The ocular and systemic safety profiles of Ozurdex in both treatment groups of this study were very similar to previous reports with no unexpected events. Although cataract progression and IOP increases are expected complications of corticosteroid treatment, the incidence did not differ between treatment pathways in this study. The increases in IOP that occurred were typically manageable with topical medication. No patients required surgical management of IOP. It should be noted that the summary of product characteristics of Ozurdex states that the drug is contraindicated in advanced glaucoma, which cannot be adequately controlled by medicinal products alone.

The results of this study suggest that patients need not be reviewed for IOP check at 1 week following Ozurdex injection as no patients developed a rise in IOP at this time point. In most patients who developed an IOP rise, this was observed at the visit of 8 weeks after injection. We therefore recommend a postinjection IOP check at about 4–8 weeks, especially in eyes with established glaucoma or ocular hypertension or previous history of steroid-induced ocular hypertension in both arms.

As previously shown, cataract progression is dose related and more frequent dosing than 6 monthly resulted in a higher proportion of cataract development and progression that affected final visual acuity gain.
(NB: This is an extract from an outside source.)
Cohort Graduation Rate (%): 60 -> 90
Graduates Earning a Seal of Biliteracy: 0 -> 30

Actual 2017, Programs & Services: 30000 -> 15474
It should be noted that there is no standard definition of progression of cataract or for the threshold for cataract surgery. Differences in rate of cataract progression reported between studies using varying dosing regimens may not be related to the dosing regimen. We defined cataract progression as a 1-step change in LOC II score while the BEVORDEX study defined as a 2-step change in LOC II grading.
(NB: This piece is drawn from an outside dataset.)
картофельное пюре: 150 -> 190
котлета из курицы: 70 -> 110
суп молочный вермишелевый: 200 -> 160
We believe that intravitreal Ozurdex is very effective in causing resolution of macular fluid. However, unlike the earlier studies such as the MEAD study that included patients with persistent fluid postlaser treatment, recent studies include patients who have been refractory to laser therapy and anti-VEGF agents. Therefore, these are truly refractory cases and visual acuity is unlikely to improve in many of these cases despite complete resolution of macular oedema.

If Ozurdex is planned as an alternate option for patients with refractory DMO, this study suggests that 5-monthly fixed dosing is an effective approach and may be more acceptable to patients. Patients should be warned about cataract progression and that significant gains in visual acuity is less likely compared with anti-VEGF agents as Ozurdex is used a second-line agents in pseudophakic eyes with refractory DMO only.
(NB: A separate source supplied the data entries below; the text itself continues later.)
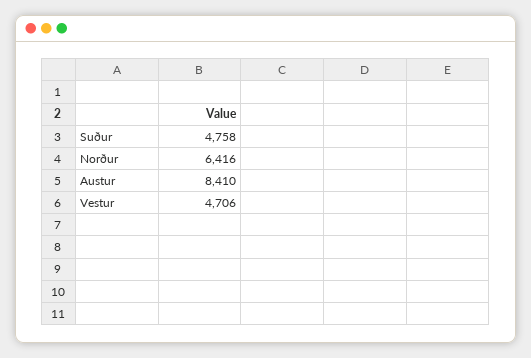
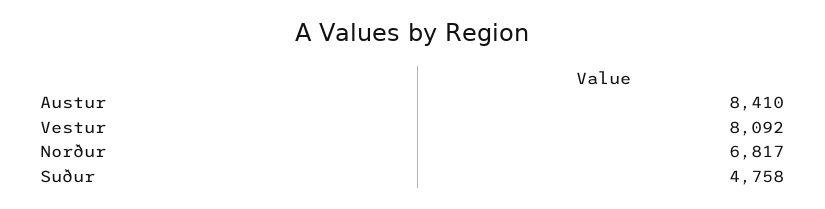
Norður: 6416 -> 6817
Vestur: 4706 -> 8092

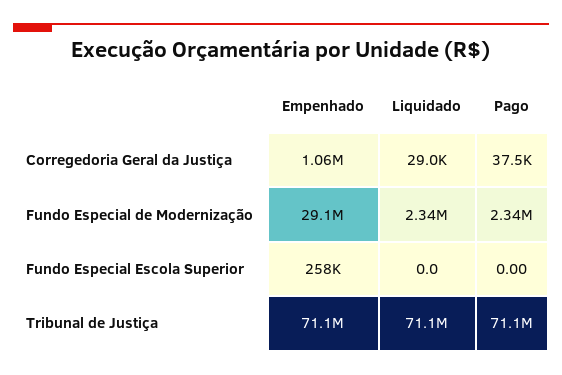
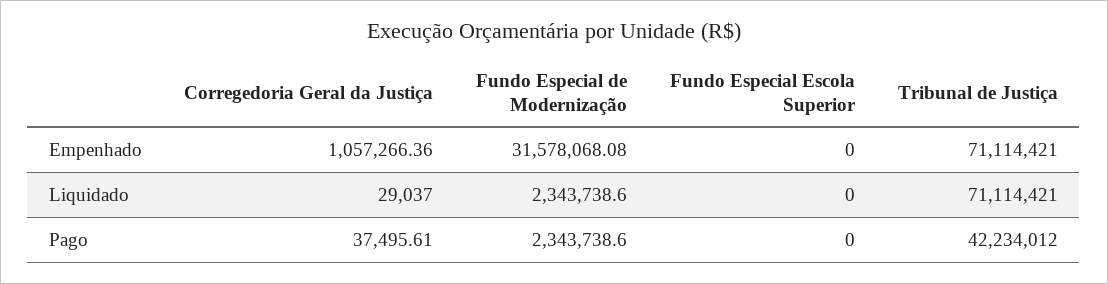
Empenhado, Fundo Especial de Modernização: 29100000 -> 31578068.08
Empenhado, Fundo Especial Escola Superior: 258000 -> 0
Pago, Tribunal de Justiça: 71100000 -> 42234012

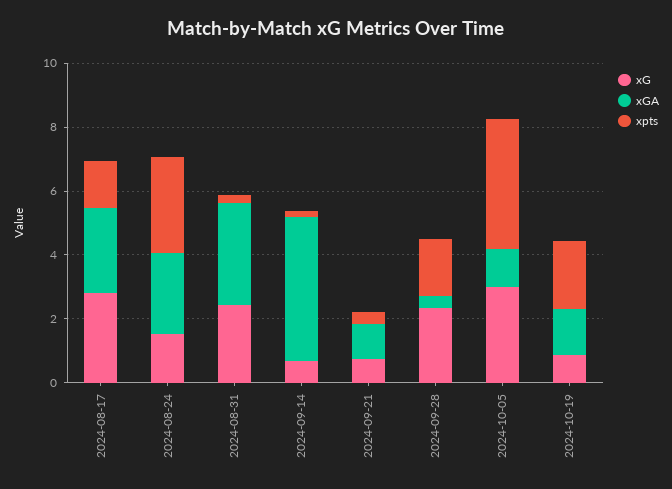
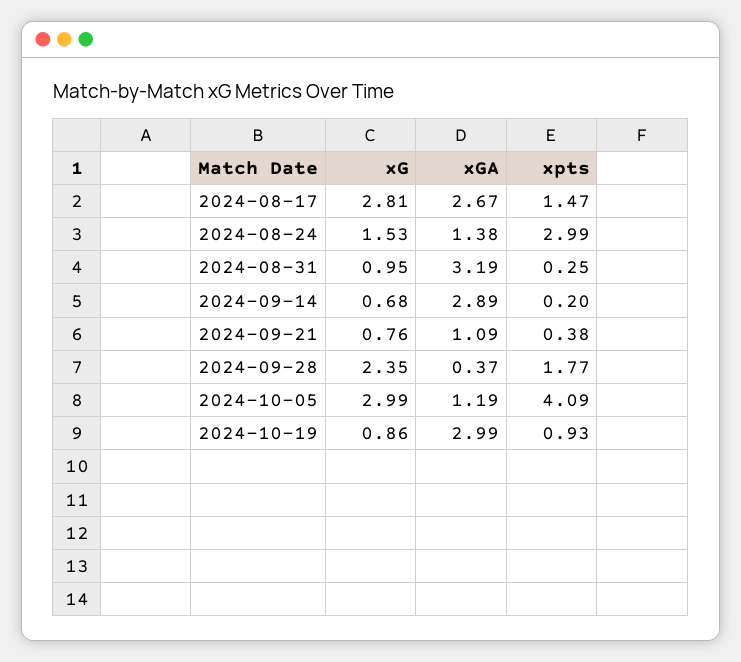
xGA, 2024-08-24: 2.5 -> 1.38
xG, 2024-08-31: 2.5 -> 0.95
xGA, 2024-09-14: 4.5 -> 2.89
xGA, 2024-10-19: 1.5 -> 2.99
xpts, 2024-10-19: 2 -> 0.93

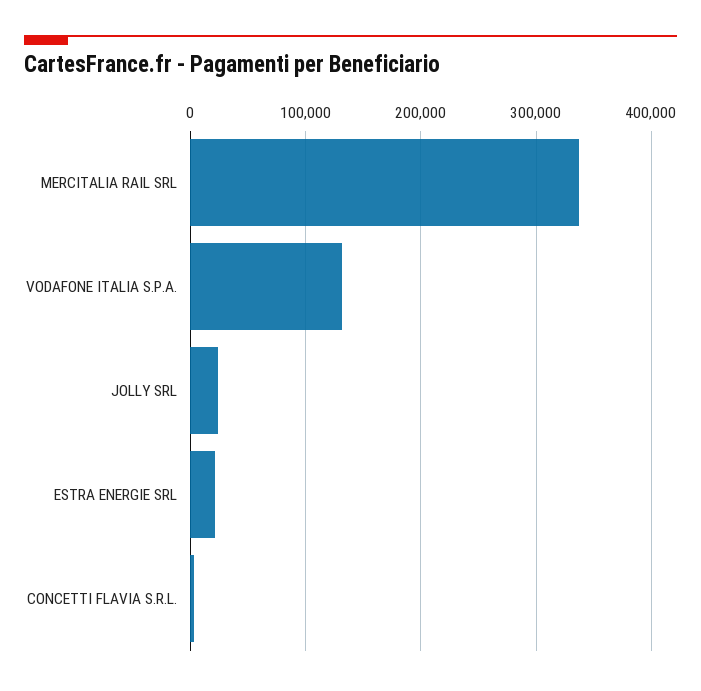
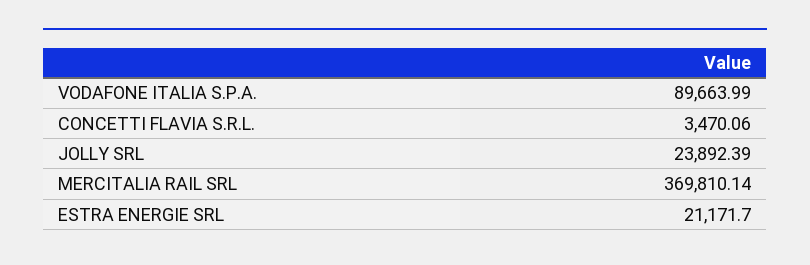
MERCITALIA RAIL SRL: 340000 -> 369810.14
VODAFONE ITALIA S.P.A.: 130000 -> 89663.99

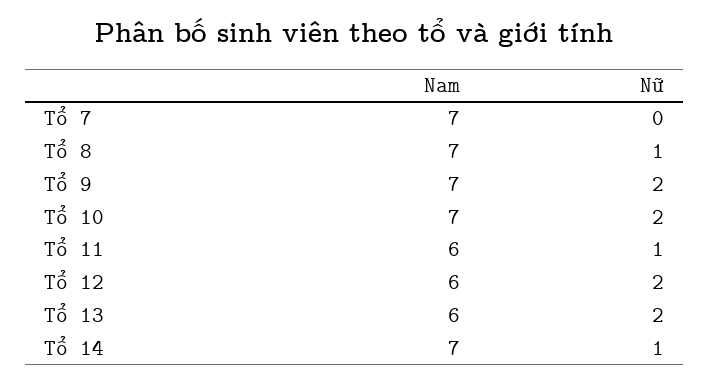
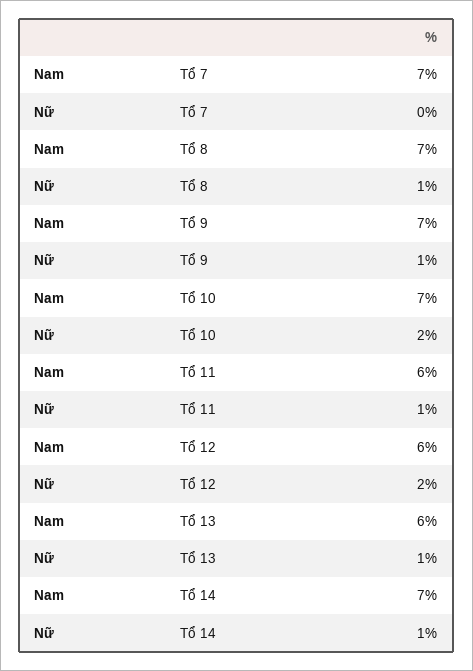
Nữ, Tổ 9: 2 -> 1
Nữ, Tổ 13: 2 -> 1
The strengths of this trial include secure randomisation, size, multicentre design, low rates of losses to follow-up, and use of outcome measures appropriate to the primary outcome. Limitations of the study include the fact that the 12-month cutoff of the study may have been more advantageous to the fixed arm than the PRN arm because all patients received mandated dosing in the fixed arm at 10 months and the maximal effect on vision and macular thickness is expected at 12 months while the injections flexibility in the PRN arm may have meant that not all patients would have attained maximal efficacy by 12 months. However, this did not alter the visual outcome between arms and may only explain the differences in central macular thickness between arms.

To our knowledge, this is the first large prospective, randomized controlled trial of dosing regimens with Ozurdex in DMO. The results of this study provide concise data suggesting that 5-monthly fixed dosing is non-inferior to OCT-guided PRN treatment both in terms of visual outcome and safety profile.